Нет, не станет Рено в свой последний день вспоминать Констанцию. Все в Утремере искали утоления своим страстям и амбициям, и женщины не были исключением. Многих уж нет на этом свете. Давно скончалась Агнес де Куртене, у которой вожделение и приязнь всегда побеждали честь и долг. Даже родная дочь Агнесса, оставшаяся в памяти сопящим клубочком в колыбели, и та легла в землю далекой Венгрии. А бывший узник Алеппо пережил их всех, словно судьба вернула ему годы заточения.

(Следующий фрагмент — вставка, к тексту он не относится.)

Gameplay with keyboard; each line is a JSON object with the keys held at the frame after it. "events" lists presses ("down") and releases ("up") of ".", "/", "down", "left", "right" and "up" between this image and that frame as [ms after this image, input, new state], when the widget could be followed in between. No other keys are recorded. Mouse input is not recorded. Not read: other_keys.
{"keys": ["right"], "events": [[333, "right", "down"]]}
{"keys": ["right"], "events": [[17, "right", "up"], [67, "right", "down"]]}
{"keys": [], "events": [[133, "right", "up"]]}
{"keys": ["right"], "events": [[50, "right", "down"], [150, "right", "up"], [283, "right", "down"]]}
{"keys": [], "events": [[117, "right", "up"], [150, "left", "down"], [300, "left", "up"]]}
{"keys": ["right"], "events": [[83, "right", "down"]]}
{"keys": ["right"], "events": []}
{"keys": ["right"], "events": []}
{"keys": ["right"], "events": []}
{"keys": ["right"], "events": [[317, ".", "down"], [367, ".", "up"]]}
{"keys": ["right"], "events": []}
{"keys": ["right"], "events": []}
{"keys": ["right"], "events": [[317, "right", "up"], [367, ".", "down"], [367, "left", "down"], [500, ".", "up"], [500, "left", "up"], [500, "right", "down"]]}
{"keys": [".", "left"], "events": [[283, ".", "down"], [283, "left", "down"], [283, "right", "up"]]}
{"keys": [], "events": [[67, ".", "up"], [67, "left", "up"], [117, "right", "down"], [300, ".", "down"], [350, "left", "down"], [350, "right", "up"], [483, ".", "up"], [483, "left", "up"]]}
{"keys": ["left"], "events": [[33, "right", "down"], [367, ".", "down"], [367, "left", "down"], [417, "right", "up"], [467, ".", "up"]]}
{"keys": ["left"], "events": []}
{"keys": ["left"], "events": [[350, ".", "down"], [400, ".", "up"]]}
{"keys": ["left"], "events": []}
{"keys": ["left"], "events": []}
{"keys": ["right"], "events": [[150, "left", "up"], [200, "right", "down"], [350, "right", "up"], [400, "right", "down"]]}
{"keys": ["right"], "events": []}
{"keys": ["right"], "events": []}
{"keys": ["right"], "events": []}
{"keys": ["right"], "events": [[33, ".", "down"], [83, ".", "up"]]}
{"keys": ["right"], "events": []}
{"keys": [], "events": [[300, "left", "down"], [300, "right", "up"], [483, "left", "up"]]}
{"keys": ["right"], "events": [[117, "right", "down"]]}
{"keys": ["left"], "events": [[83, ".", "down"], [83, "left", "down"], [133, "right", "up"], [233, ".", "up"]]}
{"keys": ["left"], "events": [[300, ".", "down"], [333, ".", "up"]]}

Ушел и Бодуэн IV. Под конец жизни Прокаженный устал, он нуждался в спокойствии, чтобы умереть, и ради этого заключил с курдом мир. Перемирие было выгодно и изможденному Айюбиду: в Сирии свирепствовал голод, ему требовался срок, чтобы оправиться от потерь, дождаться лучшего часа и подготовить новое нападение. Но Шатильон не намеревался дарить врагу Господа время и возможности, он не собирался помирать в постели.
Едва скончался от таинственных колик властитель Алеппо Исмаил, сын Нуреддина, – а мешавшие Саладину на этом свете никогда не заживались, – султан начал перебрасывать войска из Египта в Сирию. Вот тогда Волк Керака напал на богатый караван, направлявшийся из Дамаска в Мекку. Вовсе не из одной алчности, хотя золото, шелк, жемчуг и ладан еще никому не мешали. Время нападения было выбрано так, чтобы отвлечь внимание султана от Алеппо, притянуть огонь на себя. Зато эмир Мосула успел вступить в Алеппо, и город еще два года не давался Айюбиду, да и уважение исламского мира к Саладину покачнулось, когда обнаружилось, что глава джихада, всесильный султан Египта и Сирии, не может обеспечить безопасность хаджа. В отместку жестокий язычник захватил и заточил пятнадцать сотен ни в чем не повинных пилигримов из Европы, пригнанных бурей к египетским берегам.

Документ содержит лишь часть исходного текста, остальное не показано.